Segment Start: Excerpted records

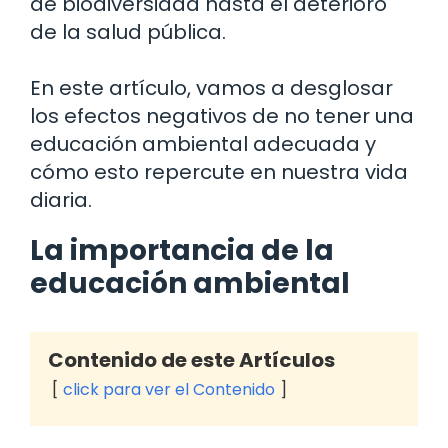
de biodiversidad hasta el deterioro
de la salud pública.
En este artículo, vamos a desglosar
los efectos negativos de no tener una
educación ambiental adecuada y
cómo esto repercute en nuestra vida
diaria.
La importancia de la
educación ambiental
Contenido de este Artículos
click para ver el Contenido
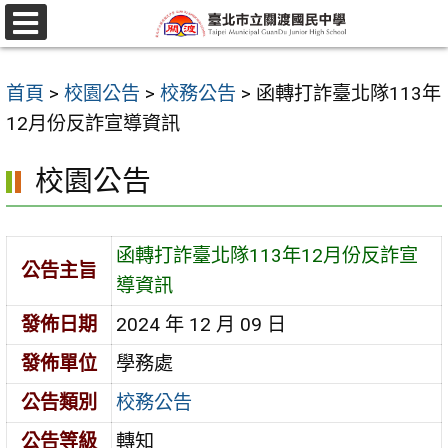
跳
至
選
單
主
首頁
>
校園公告
>
校務公告
>
函轉打詐臺北隊113年
要
12月份反詐宣導資訊
內
容
校園公告
區
函轉打詐臺北隊113年12月份反詐宣
公告主旨
導資訊
發佈日期
2024 年 12 月 09 日
發佈單位
學務處
公告類別
校務公告
公告等級
轉知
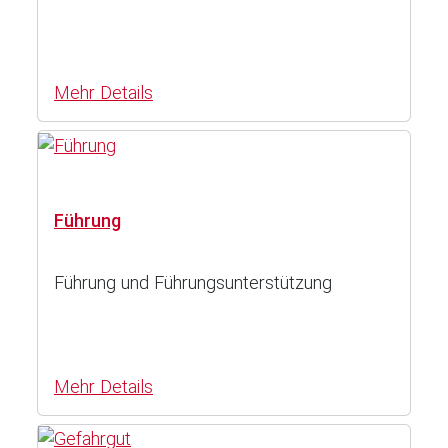
Mehr Details
Führung
Führung und Führungsunterstützung
Mehr Details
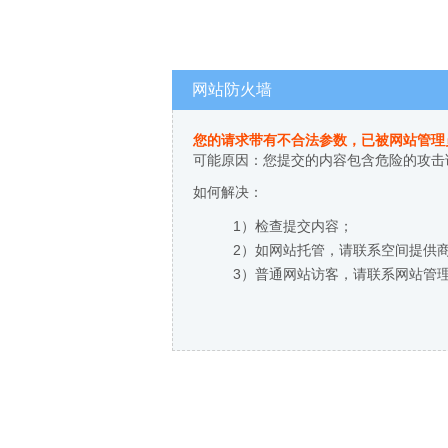
网站防火墙
您的请求带有不合法参数，已被网站管理
可能原因：您提交的内容包含危险的攻击
如何解决：
1）检查提交内容；
2）如网站托管，请联系空间提供
3）普通网站访客，请联系网站管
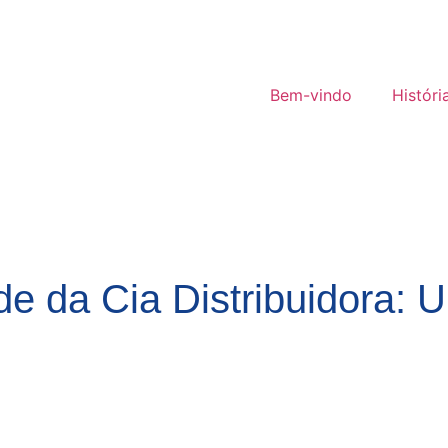
Bem-vindo
Históri
e da Cia Distribuidora: 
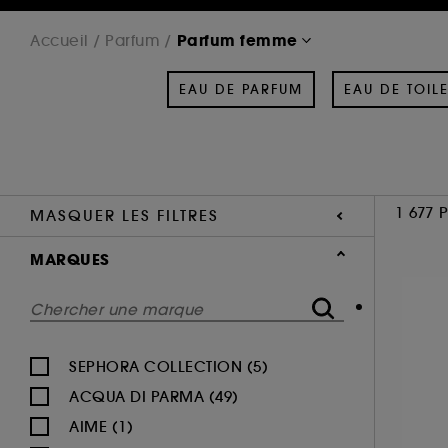
Parfum femme
Accueil
Parfum
EAU DE PARFUM
EAU DE TOILE
1 677 
MASQUER LES FILTRES
MARQUES
SEPHORA COLLECTION (5)
ACQUA DI PARMA (49)
AIME (1)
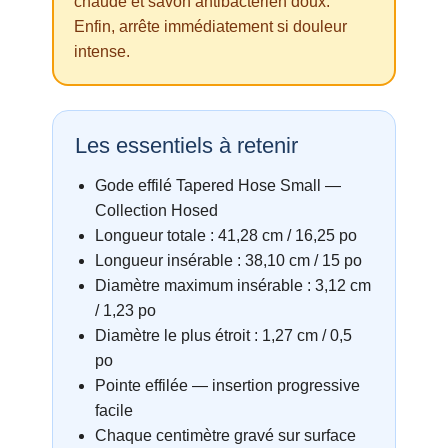
chaude et savon antibactérien doux.
Enfin, arrête immédiatement si douleur
intense.
Les essentiels à retenir
Gode effilé Tapered Hose Small —
Collection Hosed
Longueur totale : 41,28 cm / 16,25 po
Longueur insérable : 38,10 cm / 15 po
Diamètre maximum insérable : 3,12 cm
/ 1,23 po
Diamètre le plus étroit : 1,27 cm / 0,5
po
Pointe effilée — insertion progressive
facile
Chaque centimètre gravé sur surface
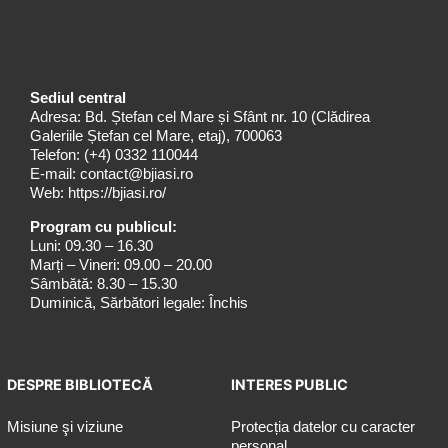
Sediul central
Adresa: Bd. Ștefan cel Mare și Sfânt nr. 10 (Clădirea
Galeriile Ștefan cel Mare, etaj), 700063
Telefon:
(+4) 0332 110044
E-mail:
contact@bjiasi.ro
Web:
https://bjiasi.ro/
Program cu publicul:
Luni: 09.30 – 16.30
Marți – Vineri: 09.00 – 20.00
Sâmbătă: 8.30 – 15.30
Duminică, Sărbători legale: Închis
DESPRE BIBLIOTECĂ
INTERES PUBLIC
Misiune şi viziune
Protecția datelor cu caracter
personal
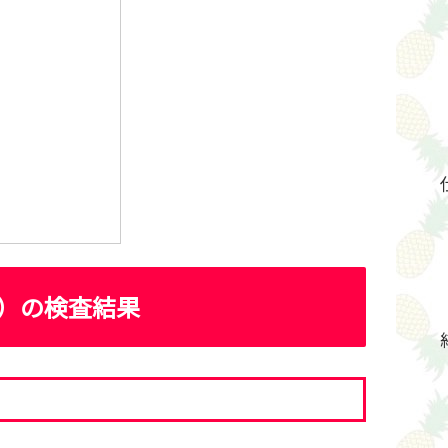
ド）の検査結果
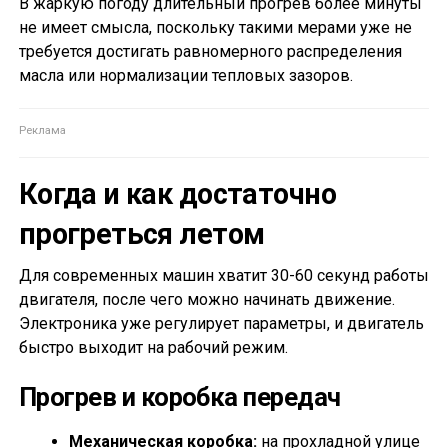
В жаркую погоду длительный прогрев более минуты
не имеет смысла, поскольку такими мерами уже не
требуется достигать равномерного распределения
масла или нормализации тепловых зазоров.
Когда и как достаточно
прогреться летом
Для современных машин хватит 30-60 секунд работы
двигателя, после чего можно начинать движение.
Электроника уже регулирует параметры, и двигатель
быстро выходит на рабочий режим.
Прогрев и коробка передач
Механическая коробка:
на прохладной улице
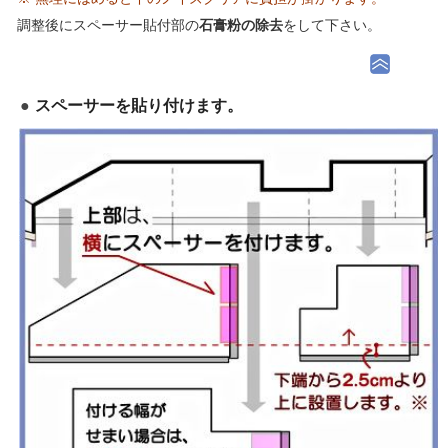
調整後にスペーサー貼付部の
石膏粉の除去
をして下さい。
スペーサーを貼り付けます。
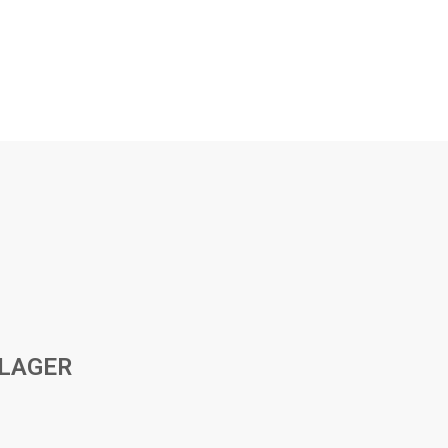
LAGER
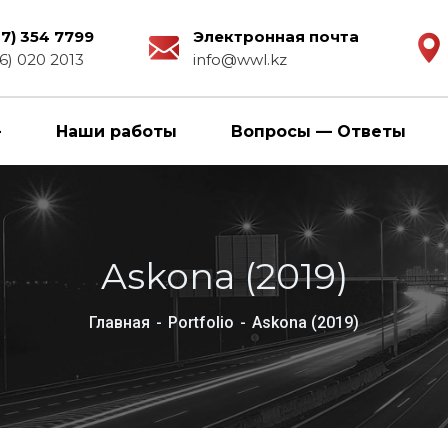
27) 354 7799
Электронная почта
6) 020 2013
info@wwl.kz
Наши работы
Вопросы — Ответы
Askona (2019)
Главная
Portfolio
Askona (2019)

Segment End: Excerpted records

Transcribe the text of all the lines above precisely, character for character, and omit the pictures from your answer.

Task answer:
de biodiversidad hasta el deterioro
de la salud pública.
En este artículo, vamos a desglosar
los efectos negativos de no tener una
educación ambiental adecuada y
cómo esto repercute en nuestra vida
diaria.
La importancia de la
educación ambiental
Contenido de este Artículos
click para ver el Contenido
跳
至
選
單
主
首頁
>
校園公告
>
校務公告
>
函轉打詐臺北隊113年
要
12月份反詐宣導資訊
內
容
校園公告
區
函轉打詐臺北隊113年12月份反詐宣
公告主旨
導資訊
發佈日期
2024 年 12 月 09 日
發佈單位
學務處
公告類別
校務公告
公告等級
轉知
Mehr Details
Führung
Führung und Führungsunterstützung
Mehr Details
网站防火墙
您的请求带有不合法参数，已被网站管理
可能原因：您提交的内容包含危险的攻击
如何解决：
1）检查提交内容；
2）如网站托管，请联系空间提供
3）普通网站访客，请联系网站管
Bem-vindo
Históri
e da Cia Distribuidora: 
Parfum femme
Accueil
Parfum
EAU DE PARFUM
EAU DE TOILE
1 677 
MASQUER LES FILTRES
MARQUES
SEPHORA COLLECTION (5)
ACQUA DI PARMA (49)
AIME (1)
chaude et savon antibactérien doux.
Enfin, arrête immédiatement si douleur
intense.
Les essentiels à retenir
Gode effilé Tapered Hose Small —
Collection Hosed
Longueur totale : 41,28 cm / 16,25 po
Longueur insérable : 38,10 cm / 15 po
Diamètre maximum insérable : 3,12 cm
/ 1,23 po
Diamètre le plus étroit : 1,27 cm / 0,5
po
Pointe effilée — insertion progressive
facile
Chaque centimètre gravé sur surface
Sediul central
Adresa: Bd. Ștefan cel Mare și Sfânt nr. 10 (Clădirea
Galeriile Ștefan cel Mare, etaj), 700063
Telefon:
(+4) 0332 110044
E-mail:
contact@bjiasi.ro
Web:
https://bjiasi.ro/
Program cu publicul:
Luni: 09.30 – 16.30
Marți – Vineri: 09.00 – 20.00
Sâmbătă: 8.30 – 15.30
Duminică, Sărbători legale: Închis
DESPRE BIBLIOTECĂ
INTERES PUBLIC
Misiune şi viziune
Protecția datelor cu caracter
personal
ド）の検査結果
В жаркую погоду длительный прогрев более минуты
не имеет смысла, поскольку такими мерами уже не
требуется достигать равномерного распределения
масла или нормализации тепловых зазоров.
Когда и как достаточно
прогреться летом
Для современных машин хватит 30-60 секунд работы
двигателя, после чего можно начинать движение.
Электроника уже регулирует параметры, и двигатель
быстро выходит на рабочий режим.
Прогрев и коробка передач
Механическая коробка:
на прохладной улице
調整後にスペーサー貼付部の
石膏粉の除去
をして下さい。
スペーサーを貼り付けます。
LAGER
27) 354 7799
Электронная почта
6) 020 2013
info@wwl.kz
Наши работы
Вопросы — Ответы
Askona (2019)
Главная
Portfolio
Askona (2019)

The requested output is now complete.